The dataset that will be explored is the Stream Sediments Geochemical Samples from DZV, which is a program that has been conducted in the northwest region of Minas Gerais State, Brazil, published in 2017 to aid exploration and development of mineral industry focused on **Zinc ore**. 

This dataset consists of `stream sediments`, which are sediment samples that are collected from a stream or body of water for geochemical analysis. Stream sediment sampling is considered a good first order approximation for mineral exploration, as catchment lithology (or, in layman's terms, the type of rock in the drainage area) is considered to be the main control on stream sediment geochemistry and therefore can indicate a mineral deposit upstream of the sample location. 

### 1.2 Meaning of the Dataset

#### Context

The `DZV` lies within the Brasília Belt, more especifically in the center-south part (Almeida, 1967 & 1968).  This geological terrain was formed in the Brasiliano Cycle, during the Neoproterozoic period (1Ga to 500Ma), when the cratons of São Francisco, Amazonas and Paranapanema collided. This colision was on of many that created the big southern paleocontinent Gondwana. (Valeriano et al., 2004; Pimentel et al., 2011).

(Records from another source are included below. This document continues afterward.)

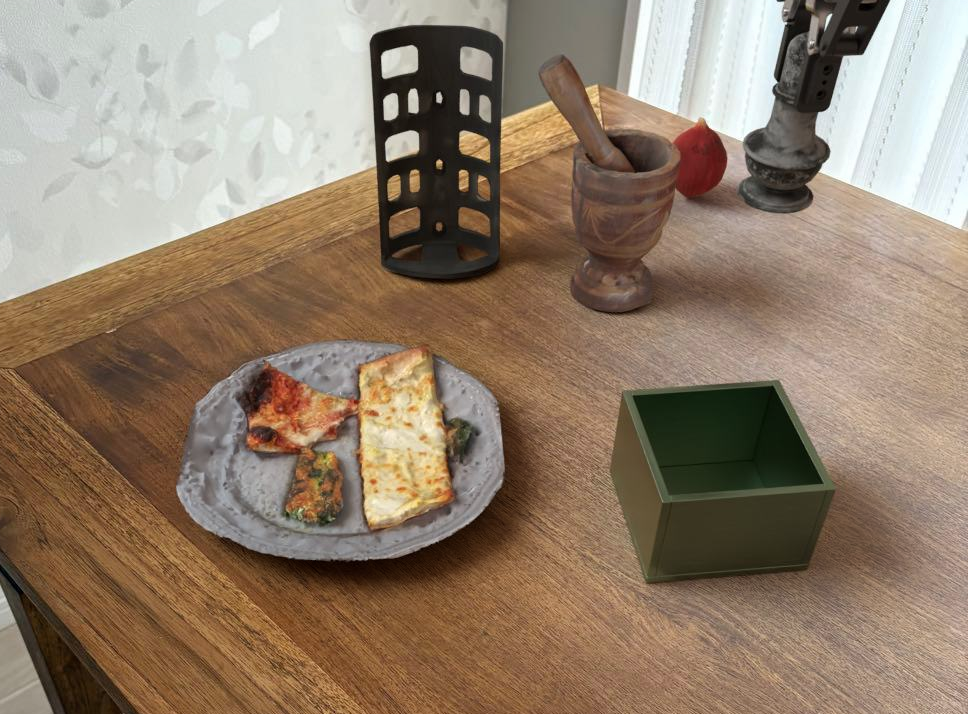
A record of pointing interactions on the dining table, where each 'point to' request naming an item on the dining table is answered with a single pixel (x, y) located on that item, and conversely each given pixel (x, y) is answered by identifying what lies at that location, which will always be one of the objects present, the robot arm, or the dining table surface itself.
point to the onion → (700, 160)
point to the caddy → (718, 481)
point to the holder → (438, 148)
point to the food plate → (342, 451)
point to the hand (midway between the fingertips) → (799, 94)
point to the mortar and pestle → (612, 196)
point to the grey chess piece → (784, 147)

Cratons are caractherized as a solid and stable part of the continental lithosphere. Due to its light density when compared to the ocean crust, the cratons can resist to the movements of the tectonic plates, such as rifts and subductions. As consequences, these resistent pieces of rocks are commonly found in the middle of tectonic plates and continents (Petit,2010). Figure 1 shows the main cratons of South America and Africa, when these continents were joined in the super paleocontinent Pangea.

|![cratons-1.svg](./images/Cratons_West_Gondwana.svg)|
|:--:|
|*Figure 1: South America's and Africa's cratons represented by dark brown. Source: [Woudloper, 2010](https://en.wikipedia.org/wiki/Craton#/media/File:Cratons_West_Gondwana.svg)*|

The shock of these brazilian cratons led to the Brasilia Belt (Figure 2) as stated above. This collision generated 3 geological compartiments of the folding belt: the Inner Zone, the External Zone and the Cratonic Domain. Since the area of interest (AOI) is located in the External Zone, that is where we are focusing - highlighted by the purple box in Figure 2. 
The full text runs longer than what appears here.